Read Elective Affinities Online
Authors: Johann Wolfgang von Goethe
‘You can smile at me, my dear Mittler, or not smile, just as you like! Oh I am not ashamed of this attachment, of this foolish mad infatuation if you want to call it that. No, I have never loved before, it is only now I know what love is. Everything in my life was until now merely prologue, merely delay, merely pastime, merely waste of time, until I came to know her, until I came to love her, until I wholly and truly loved her. People have reproached me, not exactly to my face but certainly behind my back, with being only a bungler, with being only a dabbler and an incompetent in most things. It may be so, but I had not yet found that in which I can now show myself a master. I should like to see the man who has a greater talent for love than I have.
‘It is a lamentable talent, I know, it is one full of tears and suffering, but it comes so naturally to me, I find it so congenial, that I should be hard put to it ever to give it up again.’
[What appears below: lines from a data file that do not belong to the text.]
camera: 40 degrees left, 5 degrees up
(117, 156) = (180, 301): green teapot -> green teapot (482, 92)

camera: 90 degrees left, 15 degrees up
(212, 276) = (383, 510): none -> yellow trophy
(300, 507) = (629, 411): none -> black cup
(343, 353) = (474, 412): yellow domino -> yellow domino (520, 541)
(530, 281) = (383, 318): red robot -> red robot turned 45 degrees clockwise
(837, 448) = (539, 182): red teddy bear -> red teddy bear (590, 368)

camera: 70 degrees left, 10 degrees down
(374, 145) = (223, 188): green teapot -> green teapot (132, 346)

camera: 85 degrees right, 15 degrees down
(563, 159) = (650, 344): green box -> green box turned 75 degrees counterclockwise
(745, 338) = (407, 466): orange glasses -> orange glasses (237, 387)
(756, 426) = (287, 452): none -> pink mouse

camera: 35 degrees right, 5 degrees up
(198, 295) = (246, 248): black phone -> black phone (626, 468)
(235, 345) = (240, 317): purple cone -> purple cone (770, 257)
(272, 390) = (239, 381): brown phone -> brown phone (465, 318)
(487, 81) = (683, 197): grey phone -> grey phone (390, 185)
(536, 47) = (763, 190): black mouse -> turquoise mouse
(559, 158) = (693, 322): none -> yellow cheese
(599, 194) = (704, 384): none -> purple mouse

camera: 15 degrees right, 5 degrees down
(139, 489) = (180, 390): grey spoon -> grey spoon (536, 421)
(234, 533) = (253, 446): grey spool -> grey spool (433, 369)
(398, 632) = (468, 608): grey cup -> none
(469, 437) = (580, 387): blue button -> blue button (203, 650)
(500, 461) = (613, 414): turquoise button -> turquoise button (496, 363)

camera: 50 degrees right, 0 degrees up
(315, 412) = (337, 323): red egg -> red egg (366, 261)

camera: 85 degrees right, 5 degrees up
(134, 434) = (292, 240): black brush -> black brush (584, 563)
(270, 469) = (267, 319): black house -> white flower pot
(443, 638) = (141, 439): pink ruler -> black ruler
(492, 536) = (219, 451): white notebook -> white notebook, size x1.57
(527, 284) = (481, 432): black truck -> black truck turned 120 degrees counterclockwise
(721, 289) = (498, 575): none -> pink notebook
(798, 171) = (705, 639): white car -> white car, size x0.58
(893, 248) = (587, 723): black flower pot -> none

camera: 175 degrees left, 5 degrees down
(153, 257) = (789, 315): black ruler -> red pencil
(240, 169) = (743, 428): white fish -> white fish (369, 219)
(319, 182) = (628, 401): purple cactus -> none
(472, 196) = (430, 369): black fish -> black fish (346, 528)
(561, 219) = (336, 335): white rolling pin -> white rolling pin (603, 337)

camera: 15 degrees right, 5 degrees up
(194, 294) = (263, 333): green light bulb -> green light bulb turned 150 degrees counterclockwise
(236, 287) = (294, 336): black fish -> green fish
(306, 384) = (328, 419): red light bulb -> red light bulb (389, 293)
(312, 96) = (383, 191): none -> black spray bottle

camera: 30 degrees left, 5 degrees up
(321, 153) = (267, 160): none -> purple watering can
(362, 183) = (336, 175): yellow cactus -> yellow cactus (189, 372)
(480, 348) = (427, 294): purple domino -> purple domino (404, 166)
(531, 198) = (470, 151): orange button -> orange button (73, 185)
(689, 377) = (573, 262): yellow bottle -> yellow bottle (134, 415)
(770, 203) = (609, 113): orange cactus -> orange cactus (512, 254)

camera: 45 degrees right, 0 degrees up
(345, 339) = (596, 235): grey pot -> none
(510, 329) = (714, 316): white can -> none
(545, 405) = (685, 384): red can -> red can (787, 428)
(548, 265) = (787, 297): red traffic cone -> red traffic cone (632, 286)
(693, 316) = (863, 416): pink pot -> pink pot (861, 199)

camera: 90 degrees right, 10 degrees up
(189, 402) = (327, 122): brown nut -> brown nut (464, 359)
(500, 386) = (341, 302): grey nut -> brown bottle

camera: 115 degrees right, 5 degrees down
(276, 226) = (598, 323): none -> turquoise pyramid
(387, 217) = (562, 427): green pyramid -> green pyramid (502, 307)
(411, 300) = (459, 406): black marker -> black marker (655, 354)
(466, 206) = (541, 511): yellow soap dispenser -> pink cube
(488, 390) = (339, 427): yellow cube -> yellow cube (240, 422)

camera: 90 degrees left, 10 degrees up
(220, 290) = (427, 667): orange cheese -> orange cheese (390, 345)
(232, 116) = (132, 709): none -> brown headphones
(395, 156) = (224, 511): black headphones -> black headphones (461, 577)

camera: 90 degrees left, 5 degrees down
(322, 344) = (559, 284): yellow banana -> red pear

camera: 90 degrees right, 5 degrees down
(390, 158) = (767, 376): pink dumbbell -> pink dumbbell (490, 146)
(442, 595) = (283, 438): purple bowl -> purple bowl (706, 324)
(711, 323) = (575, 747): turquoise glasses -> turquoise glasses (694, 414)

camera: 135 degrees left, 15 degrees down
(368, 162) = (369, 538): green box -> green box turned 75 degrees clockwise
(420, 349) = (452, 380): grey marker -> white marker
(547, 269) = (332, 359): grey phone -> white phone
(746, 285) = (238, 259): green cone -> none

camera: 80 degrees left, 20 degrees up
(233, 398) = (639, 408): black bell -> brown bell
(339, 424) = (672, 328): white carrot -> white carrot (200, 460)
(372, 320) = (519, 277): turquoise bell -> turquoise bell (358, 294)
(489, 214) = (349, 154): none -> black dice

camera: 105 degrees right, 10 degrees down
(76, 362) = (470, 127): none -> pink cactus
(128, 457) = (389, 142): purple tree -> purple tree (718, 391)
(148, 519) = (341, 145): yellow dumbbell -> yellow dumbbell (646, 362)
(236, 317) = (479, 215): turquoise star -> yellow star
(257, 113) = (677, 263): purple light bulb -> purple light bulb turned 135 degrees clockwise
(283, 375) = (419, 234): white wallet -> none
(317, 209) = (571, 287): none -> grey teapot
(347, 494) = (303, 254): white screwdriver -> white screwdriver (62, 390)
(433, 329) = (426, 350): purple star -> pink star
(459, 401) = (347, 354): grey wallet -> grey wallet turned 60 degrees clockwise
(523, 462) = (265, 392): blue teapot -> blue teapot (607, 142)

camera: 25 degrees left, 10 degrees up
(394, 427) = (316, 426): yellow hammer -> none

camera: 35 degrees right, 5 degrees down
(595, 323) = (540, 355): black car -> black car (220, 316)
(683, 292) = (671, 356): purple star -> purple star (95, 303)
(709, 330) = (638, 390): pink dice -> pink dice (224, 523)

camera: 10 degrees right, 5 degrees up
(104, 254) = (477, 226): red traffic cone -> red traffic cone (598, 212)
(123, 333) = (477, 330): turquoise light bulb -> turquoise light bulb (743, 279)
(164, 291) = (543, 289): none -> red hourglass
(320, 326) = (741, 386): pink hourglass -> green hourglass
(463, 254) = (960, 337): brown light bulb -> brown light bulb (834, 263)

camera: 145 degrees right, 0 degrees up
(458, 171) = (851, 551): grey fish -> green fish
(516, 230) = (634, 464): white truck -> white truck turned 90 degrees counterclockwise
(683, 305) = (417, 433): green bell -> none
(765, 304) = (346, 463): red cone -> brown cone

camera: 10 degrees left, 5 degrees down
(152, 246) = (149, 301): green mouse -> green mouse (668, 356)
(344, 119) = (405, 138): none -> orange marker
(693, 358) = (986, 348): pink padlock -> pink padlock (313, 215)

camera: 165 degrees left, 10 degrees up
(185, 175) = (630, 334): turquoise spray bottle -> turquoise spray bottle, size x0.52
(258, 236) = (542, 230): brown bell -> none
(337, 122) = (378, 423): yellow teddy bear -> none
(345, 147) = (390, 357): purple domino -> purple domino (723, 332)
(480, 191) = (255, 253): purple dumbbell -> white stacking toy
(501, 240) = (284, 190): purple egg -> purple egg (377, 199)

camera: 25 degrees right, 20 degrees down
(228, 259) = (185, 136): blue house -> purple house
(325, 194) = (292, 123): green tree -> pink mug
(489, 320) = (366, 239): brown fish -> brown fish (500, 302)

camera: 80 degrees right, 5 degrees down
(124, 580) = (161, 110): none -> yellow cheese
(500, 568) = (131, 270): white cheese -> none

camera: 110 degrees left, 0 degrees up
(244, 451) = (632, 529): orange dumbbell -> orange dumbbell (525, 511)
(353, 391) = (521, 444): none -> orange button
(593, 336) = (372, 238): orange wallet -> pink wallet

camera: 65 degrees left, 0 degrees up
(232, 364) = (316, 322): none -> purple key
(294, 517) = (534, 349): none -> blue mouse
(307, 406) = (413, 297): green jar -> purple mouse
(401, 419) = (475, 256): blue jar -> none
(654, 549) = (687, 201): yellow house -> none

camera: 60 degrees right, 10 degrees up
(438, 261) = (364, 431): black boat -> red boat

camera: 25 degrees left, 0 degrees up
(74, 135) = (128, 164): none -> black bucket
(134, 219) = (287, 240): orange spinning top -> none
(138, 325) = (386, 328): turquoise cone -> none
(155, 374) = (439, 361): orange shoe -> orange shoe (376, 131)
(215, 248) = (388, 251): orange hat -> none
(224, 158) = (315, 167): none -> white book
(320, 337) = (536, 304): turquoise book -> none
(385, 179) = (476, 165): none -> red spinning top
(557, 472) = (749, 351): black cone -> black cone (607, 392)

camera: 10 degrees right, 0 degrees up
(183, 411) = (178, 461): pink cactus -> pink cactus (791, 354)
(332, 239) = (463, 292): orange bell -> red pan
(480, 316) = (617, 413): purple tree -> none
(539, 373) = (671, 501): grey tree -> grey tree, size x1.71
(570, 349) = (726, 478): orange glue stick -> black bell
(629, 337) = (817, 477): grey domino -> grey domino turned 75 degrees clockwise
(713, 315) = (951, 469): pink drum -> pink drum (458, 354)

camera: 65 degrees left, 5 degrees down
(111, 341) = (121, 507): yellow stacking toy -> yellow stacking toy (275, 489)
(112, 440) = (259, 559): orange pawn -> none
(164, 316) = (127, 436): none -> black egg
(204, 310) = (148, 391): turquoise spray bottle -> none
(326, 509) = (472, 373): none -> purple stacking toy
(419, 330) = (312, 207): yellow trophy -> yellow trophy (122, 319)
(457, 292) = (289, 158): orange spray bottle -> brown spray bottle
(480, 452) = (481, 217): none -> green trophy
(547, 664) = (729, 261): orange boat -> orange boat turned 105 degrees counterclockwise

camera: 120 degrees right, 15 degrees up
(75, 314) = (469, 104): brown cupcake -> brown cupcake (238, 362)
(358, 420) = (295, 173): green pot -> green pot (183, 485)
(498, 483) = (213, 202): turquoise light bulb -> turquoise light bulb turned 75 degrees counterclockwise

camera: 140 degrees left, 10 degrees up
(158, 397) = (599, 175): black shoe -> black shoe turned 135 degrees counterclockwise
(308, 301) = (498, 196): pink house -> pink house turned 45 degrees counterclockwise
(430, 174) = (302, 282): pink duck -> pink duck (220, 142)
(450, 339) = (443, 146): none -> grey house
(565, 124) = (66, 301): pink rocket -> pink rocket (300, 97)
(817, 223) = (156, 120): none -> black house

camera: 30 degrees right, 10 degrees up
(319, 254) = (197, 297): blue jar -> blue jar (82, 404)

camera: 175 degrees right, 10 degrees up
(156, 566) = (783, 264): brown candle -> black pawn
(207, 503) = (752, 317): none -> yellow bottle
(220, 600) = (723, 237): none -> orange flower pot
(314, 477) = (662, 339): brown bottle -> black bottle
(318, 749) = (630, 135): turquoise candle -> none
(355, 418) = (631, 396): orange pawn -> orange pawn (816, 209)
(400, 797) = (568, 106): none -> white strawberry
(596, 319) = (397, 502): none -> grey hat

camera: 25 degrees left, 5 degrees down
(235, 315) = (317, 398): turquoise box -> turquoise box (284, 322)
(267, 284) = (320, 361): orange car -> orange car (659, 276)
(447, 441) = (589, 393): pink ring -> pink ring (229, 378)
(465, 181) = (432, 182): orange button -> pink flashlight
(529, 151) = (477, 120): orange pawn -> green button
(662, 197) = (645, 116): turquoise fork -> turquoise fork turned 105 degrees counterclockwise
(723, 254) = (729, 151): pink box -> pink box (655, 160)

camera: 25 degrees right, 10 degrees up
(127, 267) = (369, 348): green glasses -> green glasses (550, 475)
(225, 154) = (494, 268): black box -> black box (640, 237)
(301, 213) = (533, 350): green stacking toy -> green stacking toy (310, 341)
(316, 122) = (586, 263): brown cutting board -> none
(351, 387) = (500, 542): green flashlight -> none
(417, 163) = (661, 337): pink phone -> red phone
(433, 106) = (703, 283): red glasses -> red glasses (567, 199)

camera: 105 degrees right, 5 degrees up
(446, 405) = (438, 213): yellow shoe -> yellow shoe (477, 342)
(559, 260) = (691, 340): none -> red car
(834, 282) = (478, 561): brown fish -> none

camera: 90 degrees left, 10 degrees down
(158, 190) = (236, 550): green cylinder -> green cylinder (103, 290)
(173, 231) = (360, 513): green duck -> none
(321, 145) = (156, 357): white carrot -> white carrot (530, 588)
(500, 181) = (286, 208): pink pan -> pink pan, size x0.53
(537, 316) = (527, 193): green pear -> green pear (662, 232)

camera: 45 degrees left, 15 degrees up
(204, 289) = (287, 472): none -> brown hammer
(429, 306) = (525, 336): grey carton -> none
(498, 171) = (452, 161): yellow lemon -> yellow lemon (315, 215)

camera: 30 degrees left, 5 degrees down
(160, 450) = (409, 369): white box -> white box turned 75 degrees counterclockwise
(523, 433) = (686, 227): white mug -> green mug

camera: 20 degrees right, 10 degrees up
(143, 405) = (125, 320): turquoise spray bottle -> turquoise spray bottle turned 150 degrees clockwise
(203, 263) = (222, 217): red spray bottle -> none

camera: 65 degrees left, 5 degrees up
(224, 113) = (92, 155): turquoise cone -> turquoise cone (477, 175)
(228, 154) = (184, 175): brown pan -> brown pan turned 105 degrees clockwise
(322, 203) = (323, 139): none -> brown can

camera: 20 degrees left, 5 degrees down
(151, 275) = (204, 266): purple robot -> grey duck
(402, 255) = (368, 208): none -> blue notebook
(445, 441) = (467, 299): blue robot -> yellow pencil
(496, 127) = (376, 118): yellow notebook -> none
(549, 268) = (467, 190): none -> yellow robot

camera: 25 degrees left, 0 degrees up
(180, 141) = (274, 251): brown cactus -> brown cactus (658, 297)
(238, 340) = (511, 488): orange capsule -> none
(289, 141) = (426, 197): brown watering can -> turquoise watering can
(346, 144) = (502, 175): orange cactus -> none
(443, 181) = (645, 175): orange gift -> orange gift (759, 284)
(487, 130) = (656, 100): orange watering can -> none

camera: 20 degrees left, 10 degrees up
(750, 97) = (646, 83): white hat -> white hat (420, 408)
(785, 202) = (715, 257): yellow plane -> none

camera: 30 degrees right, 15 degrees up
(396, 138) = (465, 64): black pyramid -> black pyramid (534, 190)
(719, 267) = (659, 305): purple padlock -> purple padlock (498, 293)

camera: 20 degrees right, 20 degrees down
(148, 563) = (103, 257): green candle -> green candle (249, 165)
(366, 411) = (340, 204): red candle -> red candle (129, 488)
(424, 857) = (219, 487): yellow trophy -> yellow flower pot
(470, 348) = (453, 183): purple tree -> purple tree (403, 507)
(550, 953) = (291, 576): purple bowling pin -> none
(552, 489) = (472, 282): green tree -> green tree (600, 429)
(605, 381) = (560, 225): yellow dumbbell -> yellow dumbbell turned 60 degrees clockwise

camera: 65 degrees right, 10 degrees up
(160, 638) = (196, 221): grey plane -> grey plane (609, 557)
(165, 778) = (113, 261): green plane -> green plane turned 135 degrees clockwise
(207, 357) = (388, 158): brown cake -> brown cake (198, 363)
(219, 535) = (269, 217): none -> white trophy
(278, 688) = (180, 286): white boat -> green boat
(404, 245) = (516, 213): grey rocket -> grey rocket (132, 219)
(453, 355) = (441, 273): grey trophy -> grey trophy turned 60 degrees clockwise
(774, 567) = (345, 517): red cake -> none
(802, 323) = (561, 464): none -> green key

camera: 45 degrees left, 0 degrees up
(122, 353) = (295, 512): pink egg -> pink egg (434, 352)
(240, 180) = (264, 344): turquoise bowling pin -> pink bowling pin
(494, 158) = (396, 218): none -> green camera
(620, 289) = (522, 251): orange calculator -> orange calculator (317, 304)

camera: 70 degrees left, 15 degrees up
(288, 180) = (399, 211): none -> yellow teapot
While Eduard had certainly relieved his feelings by this energetic outpouring, it had also all at once brought every detail of his singular situation clearly into focus and, overwhelmed by the painful conflict, he burst into tears and his tears flowed the more freely in that his heart had been softened through disclosing what was in it.
Mittler, when he saw himself being deflected far from the
object of his journey by Eduard’s painful and passionate outburst, found his natural impetuosity and inexorability of mind even less tractable than usual and he expressed his disapproval bluntly and with candour. Eduard ought to pull himself together (so he informed him); ought to consider what he owed to his dignity as a man; ought not to forget that what redounded most to a person’s honour was to be composed in face of misfortune; ought to remember that to endure suffering with equanimity and decorum was the way to be respected, esteemed and held up as an example to all.
Agitated and miserably distressed as he was, Eduard could not help thinking these expressions vain and hollow. ‘It is very well for the happy man to talk,’ he cried, flying into a passion, ‘but he would feel ashamed if he could see how intolerable he is to one who is not happy. You are supposed to have infinite endurance and patience, but infinite suffering is a thing your smug contented man refuses to recognize. There are occasions – yes there are such occasions! – when all consolation is base and it is a duty to despair. Isn’t there a noble Greek who knows how to paint heroes who nonetheless does not disdain, when his heroes are overwhelmed with grief, to let them weep? He even has a proverb which says: Men who give way easily to tears are good. I have nothing to do with those whose hearts are dry and whose eyes are dry! My curse on the happy who see in the unhappy no more than a spectacle to be watched. Let a man be tortured, physically and mentally tortured, in the cruellest way imaginable, still he is supposed to bear himself bravely so as to win their applause and so that when he dies they will go on applauding him, as if he were a gladiator perishing with decorum in the arena. My dear Mittler, I am grateful for your visit, but you would be doing me a great favour if you would disappear for a while and take a walk round the garden or the valley. Come back again later. I will try to be more composed and more like yourself.’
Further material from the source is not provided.